Please return the lines below character for character, leaving out the pictures.

[[ Data for review, beginning ]]

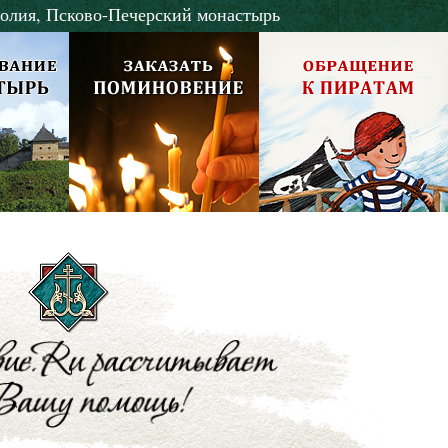
олия,
Псково-Печерский монастырь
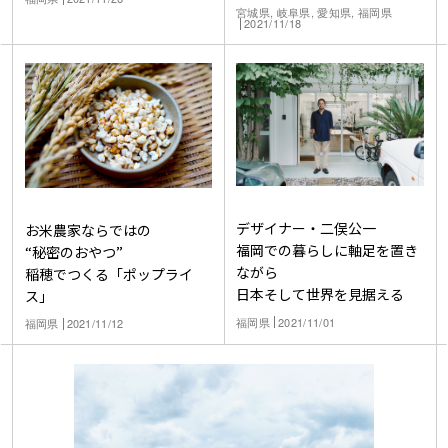
宮城県, 岐阜県, 愛知県, 福岡県
2021/11/18
デザイナー・二俣公一
お米農家ならではの
福岡での暮らしに軸足を置き
“秘密のおやつ”
ながら
稲穂でつくる「ポップライ
日本そして世界を見据える
ス」
福岡県
2021/11/01
福岡県
2021/11/12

[[ Data for review, end ]]

| Answer to this task |
олия,
Псково-Печерский монастырь
宮城県, 岐阜県, 愛知県, 福岡県
2021/11/18
デザイナー・二俣公一
お米農家ならではの
福岡での暮らしに軸足を置き
“秘密のおやつ”
ながら
稲穂でつくる「ポップライ
日本そして世界を見据える
ス」
福岡県
2021/11/01
福岡県
2021/11/12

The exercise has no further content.